Location of conduction gaps in reconnected pulmonary veins after ablation with the pentaspline pulsed field catheter

https://doi.org/10.1007/s00392-025-02625-4

David Schaack (Frankfurt am Main)1, L. Urbanek (Frankfurt am Main)1, S. Tohoku (Frankfurt am Main)1, J. Hirokami (Frankfurt am Main)1, A. Urbani (Frankfurt am Main)1, J. A. Kheir (Frankfurt am Main)1, S. Bordignon (Frankfurt am Main)2, B. Schmidt (Frankfurt am Main)1, K. R. J. Chun (Frankfurt am Main)1

1Agaplesion Markus Krankenhaus Medizinische Klinik III - CCB Frankfurt am Main, Deutschland; 2CCB am AGAPLESION BETHANIEN KRANKENHAUS Medizinisches Versorgungszentrum Frankfurt am Main, Deutschland

 

Background: Pulsed field ablation (PFA) is increasingly gaining popularity for cardiac ablation. The 31/35 mm pentaspline PFA catheter is a single-shot device for pulmonary vein isolation (PVI). Remapping data of patients undergoing repeat procedures for recurrence of arrhythmia after PVI with the pentaspline catheter is sparse and so far, the durability of PVI does not seem to be superior to conventional thermal ablation technologies.We aimed to better understand the location of conduction gaps in reconnected pulmonary veins (PVs) after PVI with the pentaspline PFA catheter to potentially improve PVI durability in future. 
 
Methods: All repeat procedures of patients who underwent PVI with the pentaspline PFA catheter at our center between 2021 and 2024 were analyzed. Repeat procedures were performed with a 3D-electroanatomical mapping system and radiofrequency ablation. In case of PV reconnection, the site of the gap or the sites of multiple gaps were assessed if possible. Gap location was assigned to a quadrant (antero-superior, antero-inferior, postero-superior, postero-inferior) for each PV.

Results: We analyzed a total of 101 repeat procedures and 400 pulmonary veins including 4 left common PVs (LCPV). Of these, 268 PVs (67%) were initially treated with the 31 mm pentaspline catheter and 132 PVs (33%) with the 35 mm device. A reconnection was found in 67/400 (16.8%) of PVs.

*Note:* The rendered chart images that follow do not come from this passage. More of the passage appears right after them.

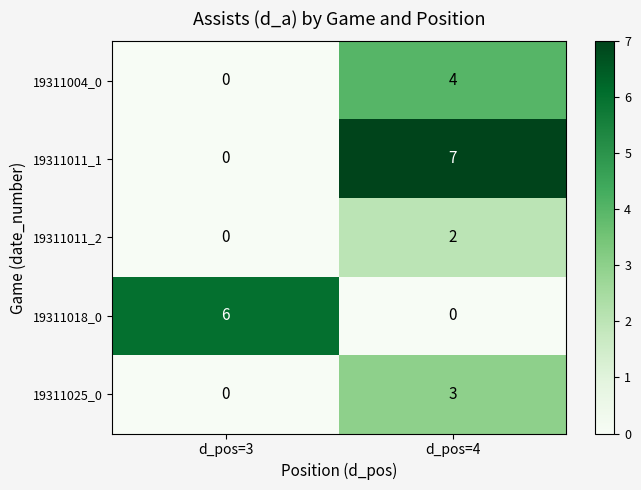

What is the greatest value displayed?

7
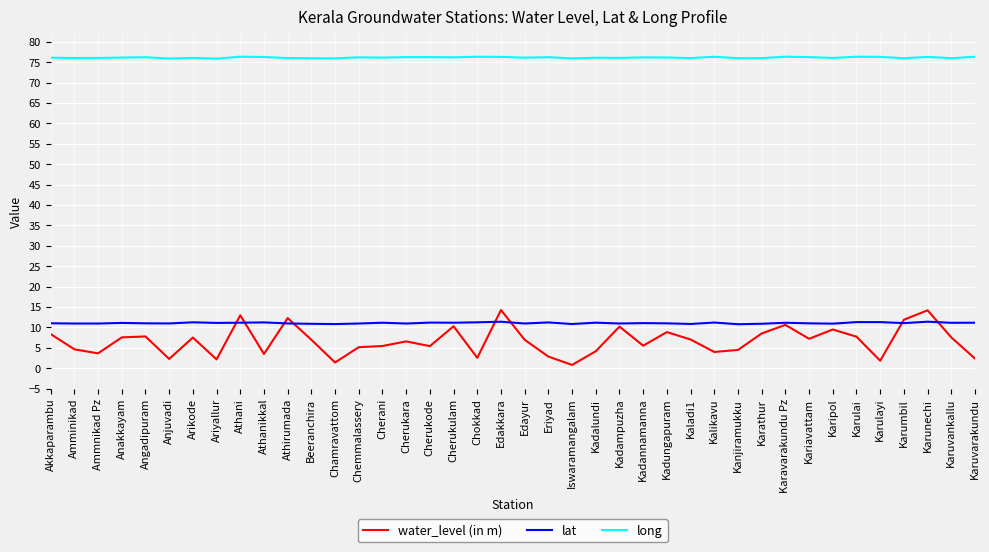

What is the highest value of the water_level (in m) series?

14.2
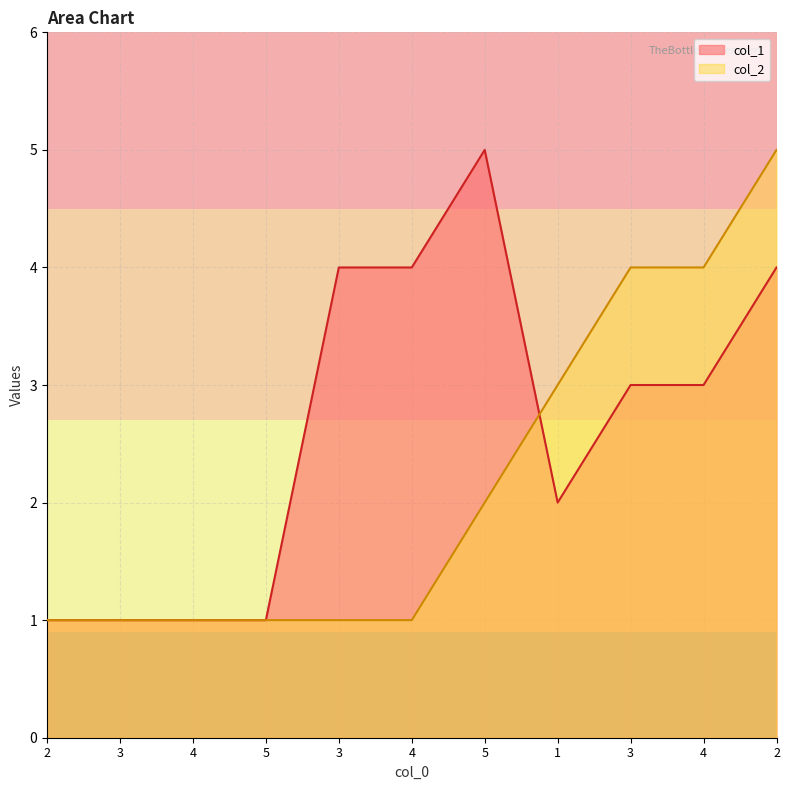

How many interior local valleys does the col_1 series have?

1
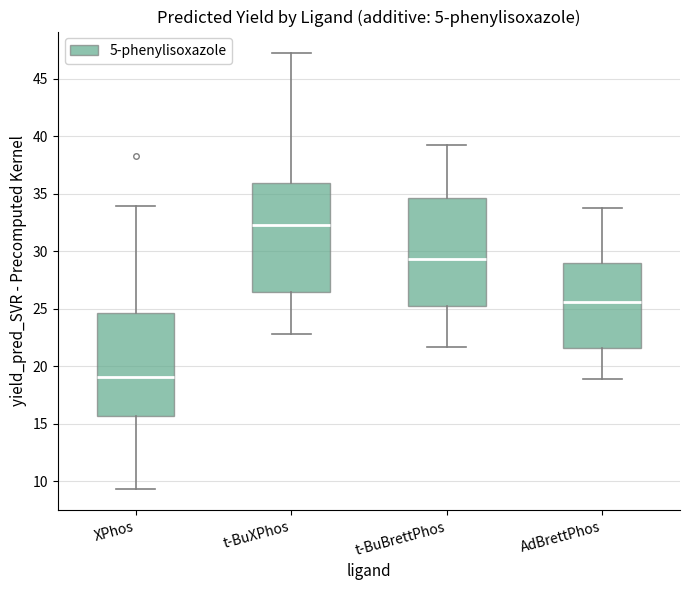

Which box has the lowest median line?

XPhos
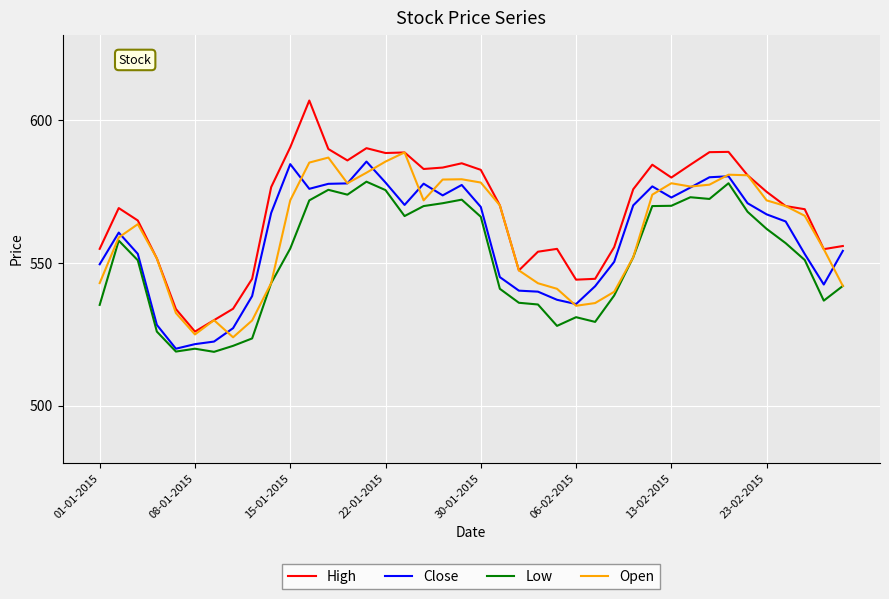

What is the smallest value displayed?

518.9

No statistically significant difference in reconnection rate was observed between the 31 mm and the 35 mm catheter size. 
We were able to localize 58 conduction gaps (Figure 1). The most frequently reconnected PV was the right inferior pulmonary vein (RIPV) with 21/100 PVs, while the LCPV had the highest rate of reconnection (2 of 4 PVs). The most common conduction gap site was at the antero-inferior aspect of the RIPV (12 gaps)
 
Conclusion: To the best of our knowledge, we present the largest analysis of conduction gap sites after pulmonary vein isolation with the pentaspline PFA catheter to date. Our analysis shows the most prevalent gap at the antero-inferior aspect of the RIPV, where the short distance between the transseptal puncture site and the PV ostium may handicap catheter manipulation and lead to poor catheter-tissue contact. Awareness of this fact may aid in improving PVI durability.